The paper, flagged by AI researcher @omarsar0, proposes a security model where agent runtimes treat skills as first-class deployment artifacts with explicit verification gates. The core claim: without verification, human-in-the-loop (HITL) systems must fire on every irreversible call, which at scale degrades into rubber-stamping — operators approving requests they cannot realistically audit.
One unique take: This mirrors decades of software supply-chain security lessons — npm, PyPI, and Docker Hub all learned that inferring trust from a signature or registry origin invites attacks. The paper's structural insight is that agent skill libraries are the next attack surface, and the same pattern of "trust but verify" must be encoded at the runtime level, not left to developers.
The authors propose a gated verification process separate from execution: skills are signed and cleared, but the runtime still verifies them against a policy before granting execution permissions. This decouples authentication from authorization — a distinction many current agent frameworks blur.
[According to @omarsar0], "If you ship agent skills, your runtime is treating signed-and-cleared skills as trusted by default." The paper calls for a SKILL.md manifest standard analogous to Dockerfile best practices, where each skill declares its permissions, data access, and side effects.
Key facts:
- The paper defines skills as "untrusted code until verified"
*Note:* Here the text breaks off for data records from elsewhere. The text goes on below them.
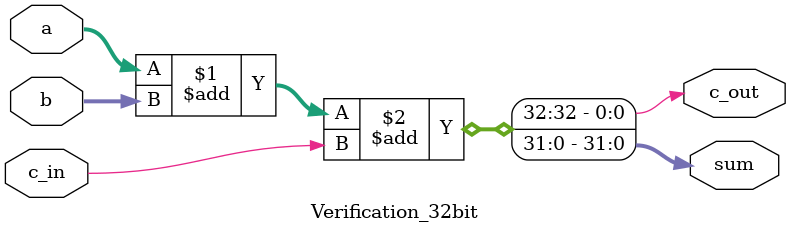
<source format=v>
module Verification_32bit(
    output c_out,
    output [31:0] sum,
    input [31:0] a,
    input [31:0] b,
    input c_in
    );
    
	assign {c_out, sum} = a + b + c_in;
	
endmodule

</source>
- HITL scaling degrades to rubber-stamping without verification gates
- Trust inferred from signature is the same pattern that enabled SolarWinds and npm malware
- The proposal includes a SKILL.md manifest for permission declaration
What to watch: Whether major agent frameworks — LangChain, AutoGPT, CrewAI — adopt verification gates in their next releases. The first production incident where an unverified skill exfiltrates data will accelerate adoption.
What to watch
Watch for LangChain, AutoGPT, or CrewAI to announce verification gate adoption in Q1 2026. The first public incident of a malicious skill exfiltrating data via a signed-but-unverified runtime will trigger industry-wide policy updates.